La Suisse est le pays de la propreté. Ce cliché qui nous colle à la peau depuis des décennies a du plomb dans l'aile, si l'on en croit les résultats du sondage sur la sécurité de la Conférence des commandants des polices cantonales, publiés en début de semaine.

Souvent associés à l'insécurité et à l'insalubrité, les déchets qui jonchent les rues, les parcs ou les arrêts de bus font travailler nos élus. Les Chambres fédérales planchent sur un projet d'amendes jusqu'à 300 francs si un pollueur est pris en flagrant délit. Certains cantons ont déjà pris les devants. Vaud, par exemple, donne le droit au personnel communal assermenté de mettre des prunes.

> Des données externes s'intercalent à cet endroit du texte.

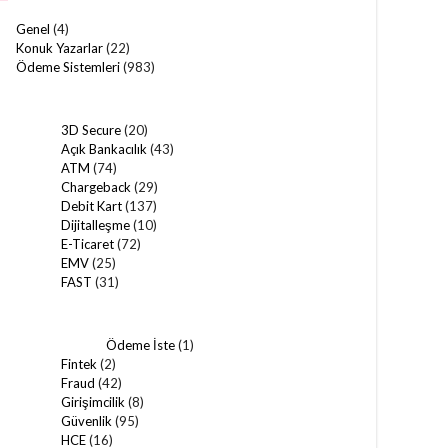
Genel
(4)
Konuk Yazarlar
(22)
Ödeme Sistemleri
(983)
3D Secure
(20)
Açık Bankacılık
(43)
ATM
(74)
Chargeback
(29)
Debit Kart
(137)
Dijitalleşme
(10)
E-Ticaret
(72)
EMV
(25)
FAST
(31)
Ödeme İste
(1)
Fintek
(2)
Fraud
(42)
Girişimcilik
(8)
Güvenlik
(95)
HCE
(16)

Soigner par la répression semble être une bonne solution. D'autant plus que les résultats de l'enquête mettent en lumière un fait inquiétant: les jeunes se fichent pas mal des déchets jetés dans les rues. Seuls 20% des moins de 26 ans ont estimé que le phénomène était inquiétant. En 2011, ils étaient encore 38,7%. De manière générale, la préoccupation populaire s'est estompée. Il y a cinq ans, 51,8% de tous les sondés jugeaient la saleté des rues dérangeante. Plus que d'y voir traîner des dealers ou des toxicomanes (38,8%). En 2015, la proportion a diminué à 41,7%.

«On s'est peut-être habitués»

Le criminologue Martin Killias, directeur de l'étude, ne peut que spéculer sur les raisons de cette baisse: «Peut-être s'est-on habitué au littering.» Les gens mangent souvent sur le pouce et sont habitués à voir des emballages et des canettes vides un peu partout, analyse-t-il.

Quid des campagnes de prévention? Martin Killias rappelle que, comme pour tous les types de prévention, il est difficile de juger des effets concrets. Il propose d'ailleurs qu'on étudie plus à fond leur écho dans la population: «On doit se demander si leur coût, très élevé, n'est pas trop cher par rapport à leur efficacité.»

Désintérêt pas flagrant

Du côté de l'Office fédéral de l'environnement, on se dit «surpris» de ces résultats. Marco Buletti, chef de la section gestion des déchets, relève que son service reçoit de nombreuses demandes au sujet du «littering» et estime que la population s'en émeut réellement. Et selon lui, le mélange prévention, répression et implication des producteurs de détritus (comme la restauration rapide) reste la meilleure façon de lutter contre cette pollution.